Skip to content

Glossary

This document provides canonical definitions for all terms used throughout the 7z format specification. Terms are defined exactly once here and referenced elsewhere.

Archive Structure Terms

Archive

A complete 7z file containing a signature header, optional compressed data, and a header database. An archive is the top-level container for all stored content.

Entry

A single item stored in an archive. An entry may be:

  • A regular file (with data)
  • An empty file (zero bytes)
  • A directory
  • A symbolic link
  • An anti-item (deletion marker)

Folder

A compression processing unit within an archive. A folder:

  • Contains one or more coders arranged in a chain
  • Produces one logical output stream (unpack stream)
  • May contain data for one or more files (solid mode)

Folders are the fundamental unit of compression—data within a folder is compressed together.

Pack Stream

A contiguous block of compressed data in the archive. Pack streams are the raw compressed bytes that result from encoding. Multiple pack streams may exist if:

  • Multiple folders exist
  • A complex coder (like BCJ2) produces multiple outputs

Pack Data

The region of the archive file containing all pack streams concatenated contiguously. "Pack data" refers to the physical bytes in the archive file; "pack streams" refers to the logical division of that data as defined by PackInfo.

Unpack Stream

The decompressed output of a folder. An unpack stream is the logical result of applying all coders in a folder's chain to the pack stream(s).
···
Exercises:
1. According to the 7z glossary, what is the fundamental unit of compression?
2. What is the French for this sentence from the 7z glossary: "An archive is the top-level container for all stored content."

Supplied information:
···
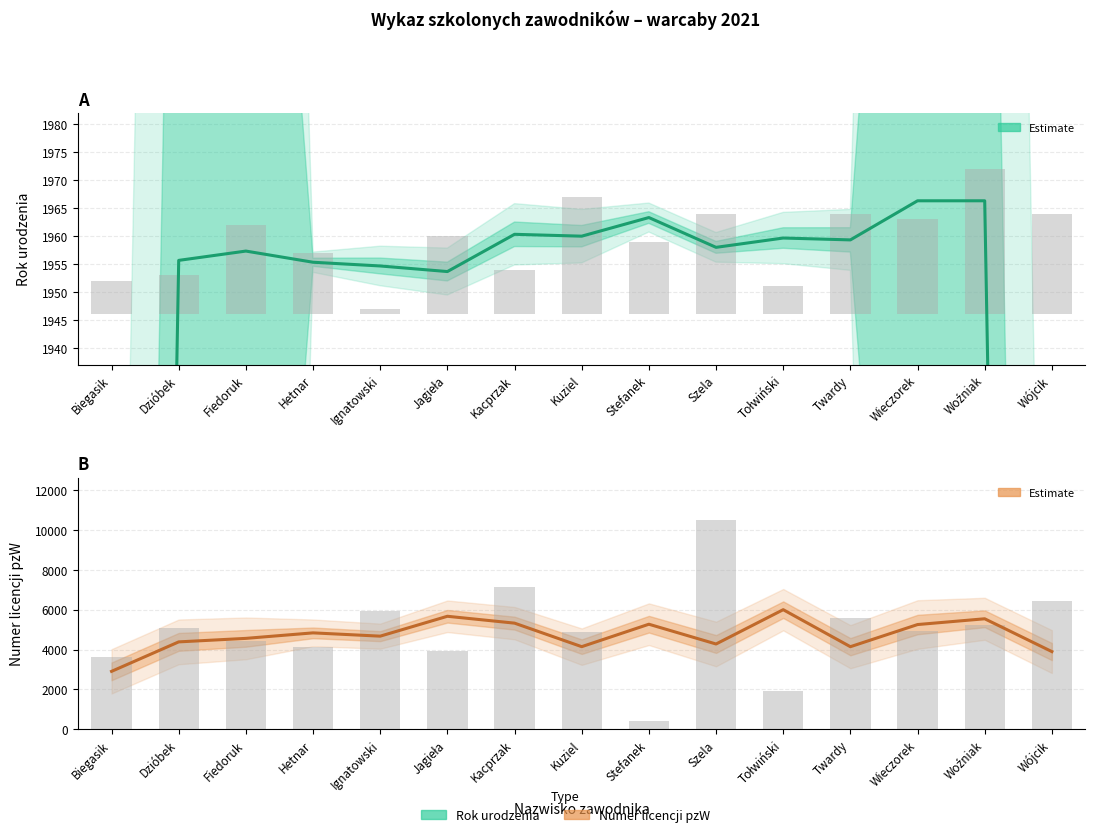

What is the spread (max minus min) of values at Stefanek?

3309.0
···
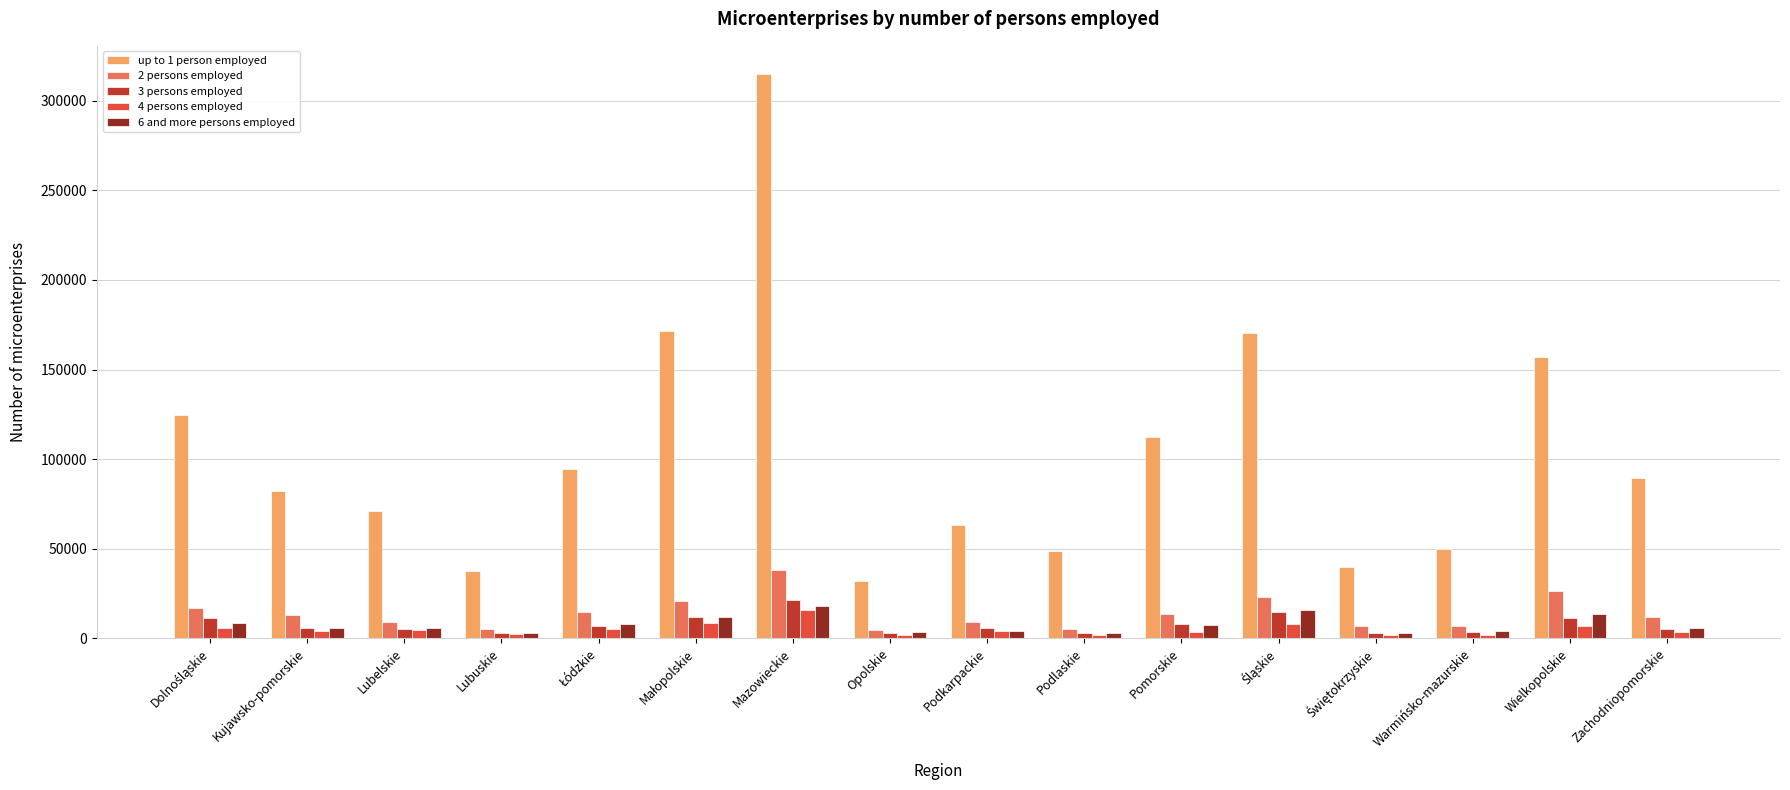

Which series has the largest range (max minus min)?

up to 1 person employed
···
Numbered responses:
1. The folder.

2. Une archive est le conteneur de plus haut niveau pour tout le contenu stocké.